Help them, maybe, but the notion that they will be god-level developers after a university degree is completely false. Universities are not vocational schools. A university degree will at best help you learn theory that you wouldn't have learned otherwise. But when it comes to stuff beyond that, like actual industry design techniques and how to work in large teams, universities tend to be multiple years behind the latest things in industry or more. I would estimate that aside from cutting edge graphics work (which is based on academia, anyway), someone with a bachelor's degree will be at least 5 years behind the rest of the industry when they graduate. Getting a masters or a PhD doesn't help - all that does is immerse one in an academic environment where publishing papers (and writing small one-off programs therefor) is more important than actually making real products. The number of hours you are required to spend writing code at university is typically not even enough to be a confident programmer; every genuinely good programmer I've encountered personally wrote code on the side, in addition to their own coursework. The kids who got straight As but didn't code on their own time either went on to grad school to become researchers, aren't working in the software industry, or are unemployed. They could sure prove that an algorithm was O(n*log(n)), though.

A new graduate from university who loves programming and codes in their own time has enough knowledge to be minimally useful to a software company, but university is just the beginning of a programmer's education. The rest comes through work experience and mentorship with actual, working programmers. Programming may be an application of higher level math, but software developement is more than programming.

 

7 minutes ago, Oberon_Command said:

someone with a bachelor's degree

Locally Bachelours diploma historically caled  "Diploma of stupid engineer".

 

7 minutes ago, Oberon_Command said:

with actual work experience (rather than a cocky new grad) claiming this

 It can not be a actual work without a required knowledges. Really i has a projects in production priort im entered to University. Both of its project take long month to implement. After 2-nd university year i has enought knowledge to make same functionality in couple days.

#define if(a) if((a) && rand()%100)

1 hour ago, Fulcrum.013 said:
1 hour ago, Oberon_Command said:

 

Locally Bachelours diploma historically caled  "Diploma of stupid engineer".
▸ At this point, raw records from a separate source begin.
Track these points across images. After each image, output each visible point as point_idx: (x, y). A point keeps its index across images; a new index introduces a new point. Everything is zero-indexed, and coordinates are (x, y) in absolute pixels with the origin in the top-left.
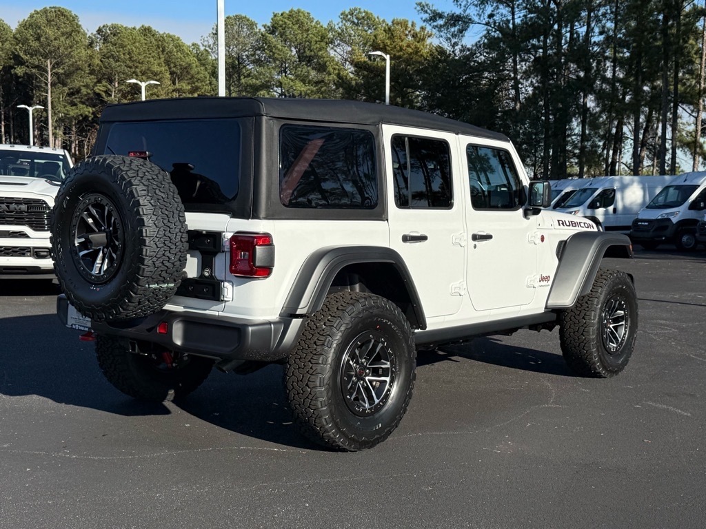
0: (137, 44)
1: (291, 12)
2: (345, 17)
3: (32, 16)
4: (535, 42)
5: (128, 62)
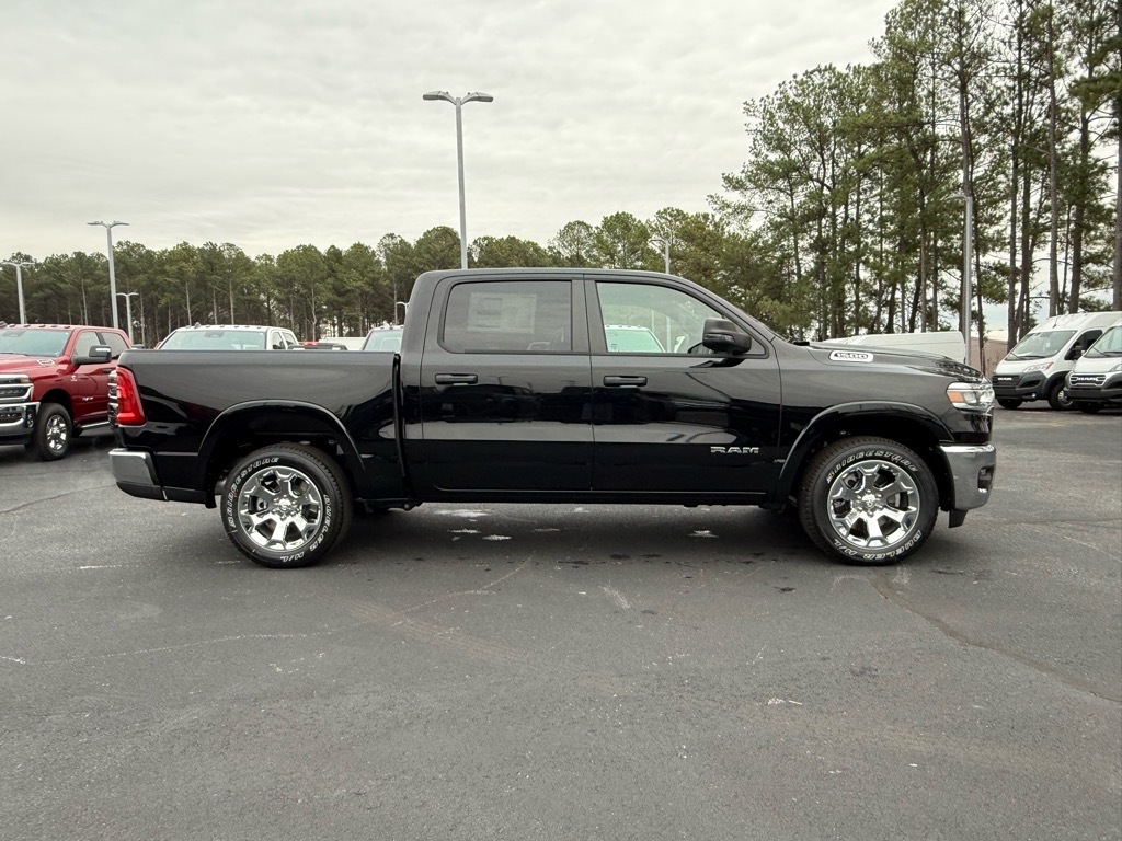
1: (617, 214)
3: (425, 234)
4: (810, 223)
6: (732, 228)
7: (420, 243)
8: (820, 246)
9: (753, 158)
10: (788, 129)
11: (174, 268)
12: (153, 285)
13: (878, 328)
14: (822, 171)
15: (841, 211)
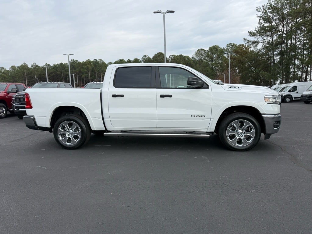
2: (227, 46)
6: (252, 49)
7: (154, 57)
8: (281, 53)
9: (259, 26)
10: (271, 15)
11: (86, 67)
12: (80, 72)
13: (302, 80)
14: (283, 28)
15: (289, 42)
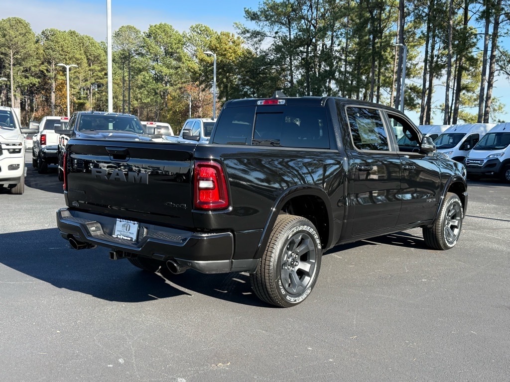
0: (67, 41)
2: (193, 29)
5: (61, 52)
15: (320, 42)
Again, getting a masters does not actually help - and it doesn't. The topics covered in masters degrees are highly theoretical and often of only very particular utility due to the highly specialized nature of an individual academic's research. In some cases, grad students even learn outright falsehoods or misunderstandings from their professors, who are no less out of touch with industry than they were during the grad student's undergrad years. This is common when it comes to things like how to architect software, how to work in groups, even really basic stuff like how different version control systems work...

Perhaps it's different with other kinds of software companies - I'm willing to believe that someone with a masters degree might be more useful to a data science company, for instance - and perhaps this is an East vs West thing, but in North America at least, getting a masters degree is largely irrelevant to the skills a game developer needs. My impression is that at best you learn a few extra things, contribute a paper or two to the literature, and waste a couple of years that you could have spent actually getting work experience in your field making money doing something that's probably going to be completely irrelevant to what you actually do with your degree. In the vast majority of cases, a masters degree is kind of irrelevant to actual software development and software companies will treat a new masters grad as if they were exactly as junior as a new bachelors grad.

10 minutes ago, Oberon_Command said:

and writing small one-off programs therefor

You really dont understend what is semester project in university.(Or in North America it mean something other). For example one of semester works in my first semester has involve development of a desktop window framework from scratch as subtask that has been required to visualise anything else. And each of 9 semesters we has a 2 semester works for different fields.